▸ **Work task**
Skip the images and return the records below exactly.

=====

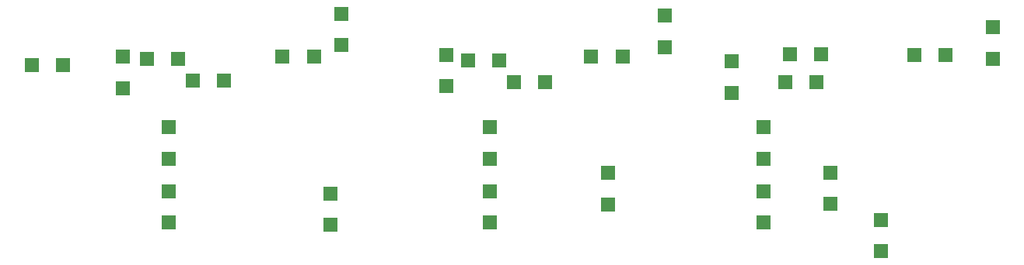
<source format=gbp>
G04 Layer_Color=128*
%FSLAX23Y23*%
%MOIN*%
G70*
G01*
G75*
%ADD12R,0.064X0.064*%
%ADD13R,0.064X0.064*%
D12*
X6452Y5816D02*
D03*
Y5950D02*
D03*
Y5540D02*
D03*
Y5674D02*
D03*
X6956Y5417D02*
D03*
Y5551D02*
D03*
X5281Y5816D02*
D03*
Y5950D02*
D03*
Y5540D02*
D03*
Y5674D02*
D03*
X5785Y5619D02*
D03*
Y5753D02*
D03*
X3903Y5816D02*
D03*
Y5950D02*
D03*
Y5540D02*
D03*
Y5674D02*
D03*
X4597Y5532D02*
D03*
Y5666D02*
D03*
X7435Y6246D02*
D03*
Y6380D02*
D03*
X6029Y6430D02*
D03*
Y6296D02*
D03*
X4643Y6438D02*
D03*
Y6304D02*
D03*
X6316Y6233D02*
D03*
Y6099D02*
D03*
X5092Y6261D02*
D03*
Y6127D02*
D03*
X3706Y6253D02*
D03*
Y6119D02*
D03*
X6740Y5754D02*
D03*
Y5620D02*
D03*
D13*
X3316Y6217D02*
D03*
X3450D02*
D03*
X6699Y6265D02*
D03*
X6565D02*
D03*
X6680Y6143D02*
D03*
X6546D02*
D03*
X7234Y6261D02*
D03*
X7100D02*
D03*
X5320Y6237D02*
D03*
X5186D02*
D03*
X5517Y6143D02*
D03*
X5383D02*
D03*
X5848Y6253D02*
D03*
X5714D02*
D03*
X3943Y6245D02*
D03*
X3809D02*
D03*
X4139Y6150D02*
D03*
X4005D02*
D03*
X4525Y6253D02*
D03*
X4391D02*
D03*
M02*

</source>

=====

▸ **Your solution**
<source format=gbp>
G04 Layer_Color=128*
%FSLAX23Y23*%
%MOIN*%
G70*
G01*
G75*
%ADD12R,0.064X0.064*%
%ADD13R,0.064X0.064*%
D12*
X6452Y5816D02*
D03*
Y5950D02*
D03*
Y5540D02*
D03*
Y5674D02*
D03*
X6956Y5417D02*
D03*
Y5551D02*
D03*
X5281Y5816D02*
D03*
Y5950D02*
D03*
Y5540D02*
D03*
Y5674D02*
D03*
X5785Y5619D02*
D03*
Y5753D02*
D03*
X3903Y5816D02*
D03*
Y5950D02*
D03*
Y5540D02*
D03*
Y5674D02*
D03*
X4597Y5532D02*
D03*
Y5666D02*
D03*
X7435Y6246D02*
D03*
Y6380D02*
D03*
X6029Y6430D02*
D03*
Y6296D02*
D03*
X4643Y6438D02*
D03*
Y6304D02*
D03*
X6316Y6233D02*
D03*
Y6099D02*
D03*
X5092Y6261D02*
D03*
Y6127D02*
D03*
X3706Y6253D02*
D03*
Y6119D02*
D03*
X6740Y5754D02*
D03*
Y5620D02*
D03*
D13*
X3316Y6217D02*
D03*
X3450D02*
D03*
X6699Y6265D02*
D03*
X6565D02*
D03*
X6680Y6143D02*
D03*
X6546D02*
D03*
X7234Y6261D02*
D03*
X7100D02*
D03*
X5320Y6237D02*
D03*
X5186D02*
D03*
X5517Y6143D02*
D03*
X5383D02*
D03*
X5848Y6253D02*
D03*
X5714D02*
D03*
X3943Y6245D02*
D03*
X3809D02*
D03*
X4139Y6150D02*
D03*
X4005D02*
D03*
X4525Y6253D02*
D03*
X4391D02*
D03*
M02*

</source>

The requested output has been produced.